Salah satu Alouette III TNI AD yang masih beroperasi, nampak di latar belakang heli angkut berat Mi-17.
Alouette III SA-316
Di antara deretan keluara Alouette, Alouette III adalah seri yang paling sukses. Menyandang predikat sebagai heli ringan serbaguna, Alouette III bisa ditemukan di banyak negara dan digunakan secara luas, baik di kalangan sipil dan militer. Salah satu keunggulan heli ini adalah kemampuannya untuk terbang tinggi, hingga 5.000 meter. Salah satu Alouette III pertama mendarat dan lepas landas Juli 1960 dengan tujuh orang diatasnya dan mampu mencapai ketinggian 4.810 meter di pegunungan Alpen Perancis, dekat Mont Blanc.

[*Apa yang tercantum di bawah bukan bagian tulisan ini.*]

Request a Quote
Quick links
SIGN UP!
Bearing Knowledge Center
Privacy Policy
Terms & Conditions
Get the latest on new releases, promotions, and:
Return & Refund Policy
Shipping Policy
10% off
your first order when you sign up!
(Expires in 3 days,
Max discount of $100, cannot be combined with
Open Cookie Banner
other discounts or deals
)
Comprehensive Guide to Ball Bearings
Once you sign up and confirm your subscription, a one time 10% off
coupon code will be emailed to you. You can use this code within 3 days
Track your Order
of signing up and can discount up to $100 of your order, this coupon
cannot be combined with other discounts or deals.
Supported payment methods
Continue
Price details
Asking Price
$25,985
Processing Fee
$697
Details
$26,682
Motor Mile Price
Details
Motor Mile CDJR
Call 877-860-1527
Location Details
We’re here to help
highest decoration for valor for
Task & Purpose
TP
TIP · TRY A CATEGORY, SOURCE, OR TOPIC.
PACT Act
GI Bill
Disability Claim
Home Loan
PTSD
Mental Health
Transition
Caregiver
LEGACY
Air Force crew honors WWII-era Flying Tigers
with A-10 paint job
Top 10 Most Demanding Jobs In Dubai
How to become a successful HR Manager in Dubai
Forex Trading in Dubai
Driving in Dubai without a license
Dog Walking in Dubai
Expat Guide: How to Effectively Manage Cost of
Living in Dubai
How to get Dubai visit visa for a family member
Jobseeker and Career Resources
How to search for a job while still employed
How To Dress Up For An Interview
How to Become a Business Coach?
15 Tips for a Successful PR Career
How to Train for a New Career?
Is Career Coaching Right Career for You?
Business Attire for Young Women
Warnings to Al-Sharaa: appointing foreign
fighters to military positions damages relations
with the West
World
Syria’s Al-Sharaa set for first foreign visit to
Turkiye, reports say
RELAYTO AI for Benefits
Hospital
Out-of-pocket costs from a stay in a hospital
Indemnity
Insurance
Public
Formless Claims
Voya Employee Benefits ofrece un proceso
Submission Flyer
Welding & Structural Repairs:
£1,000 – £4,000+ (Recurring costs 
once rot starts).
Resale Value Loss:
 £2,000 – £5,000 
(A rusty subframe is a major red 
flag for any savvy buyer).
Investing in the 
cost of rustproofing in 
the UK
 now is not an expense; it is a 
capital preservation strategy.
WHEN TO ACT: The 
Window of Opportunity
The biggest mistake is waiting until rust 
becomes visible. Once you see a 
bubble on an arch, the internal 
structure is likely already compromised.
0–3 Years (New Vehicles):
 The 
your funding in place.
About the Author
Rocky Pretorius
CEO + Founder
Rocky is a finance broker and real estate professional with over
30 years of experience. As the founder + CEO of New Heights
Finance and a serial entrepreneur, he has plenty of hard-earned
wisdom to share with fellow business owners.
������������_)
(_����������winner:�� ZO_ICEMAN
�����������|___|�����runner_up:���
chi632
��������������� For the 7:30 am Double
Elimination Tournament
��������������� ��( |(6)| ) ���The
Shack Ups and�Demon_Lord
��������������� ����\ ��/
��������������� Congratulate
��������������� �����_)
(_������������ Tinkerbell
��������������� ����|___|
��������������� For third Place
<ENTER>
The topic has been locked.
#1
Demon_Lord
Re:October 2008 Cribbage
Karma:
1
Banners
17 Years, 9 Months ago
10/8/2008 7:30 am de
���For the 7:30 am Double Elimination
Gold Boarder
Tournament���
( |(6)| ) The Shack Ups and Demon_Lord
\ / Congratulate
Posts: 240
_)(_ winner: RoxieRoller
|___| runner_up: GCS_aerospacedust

Masih soal ketinggian terbang, pada November 1960, Alouette III mencapai keberhasilan lebih lagi. Dan, hingga saat itu belum ada yang berhasil mencapainya, dimana heli ini dapat mencapai ketinggian 6.004 meter di Himalaya dengan mengangkut dua orang dan muatan 250 kg. Keberhasilan ini sontak mendapat perhatian luas dari seluruh dunia.
Tampilan 3D Alouette III
Mesin dibiarkan terbuka, mirip dengan desain di heli Westland Wasp.
Heli ini diawaki oleh seorang pilot dan mampu membawa enam penumpang. Untuk kapasitas medis, dua tandu, seorang cedera, dan seorang petugas medis dapat diangkut. Sebagai heli angkut serbaguna, kargo 740 kg di kabin dan 750 kg di luar muatan bisa dibawanya. Peran lain heli ini juga kerap digunakan untuk pemantauan saat kebakaran hutan, dan fotografi udara.
Tampilan pada kokpit.
Alouette III dapat pula dipasangi door gun, tidak tanggung-tanggung menggunakan kanon kaliber 20mm.
Alouette versi AKS, lengkap dengan radar Doppler dan torpedo MK46
Alouette III tengah melepaskan rudal AS.11
Produksi Alouette III berakhir pada Mei 1985, sekitar 1.473 unit telah dibuat dan beroperasi di 90 negara. Jumlah ini masih harus ditambah lagi sekitar 500 unit yang dibuat dibawah lisensi di India dan Rumania. Selain Indonesia, di Asia Tenggara, Alouette III juga digunakan oleh militer Malaysia dan Singapura. (Bayu Pamungkas)
Spesifikasi Alouette III
Panjang : 10,03 meter
Diamater rotor utama : 11,02 meter
Tinggi : 3 meter
Main rotor area: 95.38 m2
Empty weight : 1,143 kg
Gross weight : 2,200 kg
Mesin : 1 × Turbomeca Artouste IIIB turboshaft, 649 kW (870 shp) derated to 425 kW (570 hp)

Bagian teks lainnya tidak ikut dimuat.